- What you will do:
**A)** In the rendering method text, list every figure that is referred to by number.
**B)** Duplicate the passage of the rendering method text between "In a step 1303, one" and "at step 1204.", inclusive.

- Exercise text:
________________
FIG. 13 illustrates a method for rendering an image representative of at least a part of the object from the stream obtained with the method of FIG. 12. The rendering method is for example implemented in a device 9 (described with regard to FIG. 9), according to a non-restrictive embodiment of the present principles.

In a step 1300, the different parameters of the device 9 are updated. In particular, the data associated with the representation of the at least a part of the object are initialised in any way.

In a step 1301, one or more parameters representative of a parametric surface are obtained from the data stream 1100, an example of the structure of such a stream being described with regard to FIG. 11. The one or more parameters correspond for example to the parameters obtained at step 1202.

In a step 1302, a height map associated with the parametric surface obtained at step 1301 is obtained from the stream 1100. The height map corresponds for example to the height map obtained at step 1203.

In a step 1303, one or more texture maps associated with the parametric surface obtained at step 1301 is or are obtained from the stream 1100. The texture maps correspond for example to the texture maps obtained at step 1204.

In a step 1304, data associated with points of a point cloud are obtained from the parametric surface obtained at step 1301, the height map obtained at step 1302 and the texture map obtained at step 1303. The points are obtained by deprojecting the samples of the parametric surface, the coordinates of the points being derived from the coordinates of the samples and the height information associated with the samples, the texture information of the points being obtained from the texture information associated with the samples.

In a step 1305, an image of the part of the object represented with the parametric surface, height map and texture maps is rendered from a point of view that is constrained by the position information comprised in the stream 1100. The external surface of the part of the object may for example be obtained by applying a splat rendering technique to the points of the obtained point cloud. In a variant, a sequence of images is rendered when the stream comprises information representative of the object or part of it for a sequence of frames (i.e. images).
________________
[Recorded data]

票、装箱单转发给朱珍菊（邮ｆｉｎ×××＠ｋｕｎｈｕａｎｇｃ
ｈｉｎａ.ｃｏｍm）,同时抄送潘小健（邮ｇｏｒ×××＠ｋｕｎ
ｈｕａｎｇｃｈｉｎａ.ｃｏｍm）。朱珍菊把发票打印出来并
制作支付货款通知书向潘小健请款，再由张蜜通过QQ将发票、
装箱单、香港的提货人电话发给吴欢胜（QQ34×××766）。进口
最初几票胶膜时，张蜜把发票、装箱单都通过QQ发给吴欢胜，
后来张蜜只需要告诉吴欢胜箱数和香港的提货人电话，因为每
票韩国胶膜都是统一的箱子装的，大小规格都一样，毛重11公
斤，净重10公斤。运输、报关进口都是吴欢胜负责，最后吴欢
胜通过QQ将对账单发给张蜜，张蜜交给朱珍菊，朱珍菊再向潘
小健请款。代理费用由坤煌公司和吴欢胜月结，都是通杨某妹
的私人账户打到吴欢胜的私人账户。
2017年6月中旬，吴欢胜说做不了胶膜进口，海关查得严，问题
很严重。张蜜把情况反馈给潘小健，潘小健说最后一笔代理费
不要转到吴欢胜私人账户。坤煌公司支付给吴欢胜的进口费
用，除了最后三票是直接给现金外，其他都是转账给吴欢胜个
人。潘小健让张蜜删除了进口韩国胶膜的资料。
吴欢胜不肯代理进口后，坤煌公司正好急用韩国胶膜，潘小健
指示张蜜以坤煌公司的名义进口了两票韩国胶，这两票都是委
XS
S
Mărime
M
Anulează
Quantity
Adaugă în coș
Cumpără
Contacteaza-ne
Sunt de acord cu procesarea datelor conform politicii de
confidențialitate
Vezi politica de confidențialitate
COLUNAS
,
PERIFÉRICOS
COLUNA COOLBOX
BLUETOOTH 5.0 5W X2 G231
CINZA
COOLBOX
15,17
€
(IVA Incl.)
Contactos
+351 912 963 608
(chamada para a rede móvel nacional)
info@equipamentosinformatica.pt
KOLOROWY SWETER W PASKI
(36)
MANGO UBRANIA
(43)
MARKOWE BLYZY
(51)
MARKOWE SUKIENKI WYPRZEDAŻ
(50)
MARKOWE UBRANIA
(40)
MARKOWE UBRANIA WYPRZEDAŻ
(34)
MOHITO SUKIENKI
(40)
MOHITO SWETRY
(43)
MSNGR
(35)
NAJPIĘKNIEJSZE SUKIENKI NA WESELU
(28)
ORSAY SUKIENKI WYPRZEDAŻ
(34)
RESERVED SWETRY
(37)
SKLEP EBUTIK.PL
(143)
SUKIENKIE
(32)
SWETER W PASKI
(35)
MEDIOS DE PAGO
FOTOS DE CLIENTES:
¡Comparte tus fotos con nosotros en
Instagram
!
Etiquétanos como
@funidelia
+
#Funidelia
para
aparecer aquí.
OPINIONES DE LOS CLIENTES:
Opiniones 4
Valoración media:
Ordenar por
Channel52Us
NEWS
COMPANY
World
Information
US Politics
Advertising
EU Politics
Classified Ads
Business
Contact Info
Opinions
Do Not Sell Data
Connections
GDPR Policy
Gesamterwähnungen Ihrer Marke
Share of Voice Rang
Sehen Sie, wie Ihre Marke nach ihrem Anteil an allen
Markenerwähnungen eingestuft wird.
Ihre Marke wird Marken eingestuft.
________________
- Answer section:
**A)** FIG. 13, FIG. 12, FIG. 9, FIG. 11

**B)**
In a step 1303, one or more texture maps associated with the parametric surface obtained at step 1301 is or are obtained from the stream 1100. The texture maps correspond for example to the texture maps obtained at step 1204.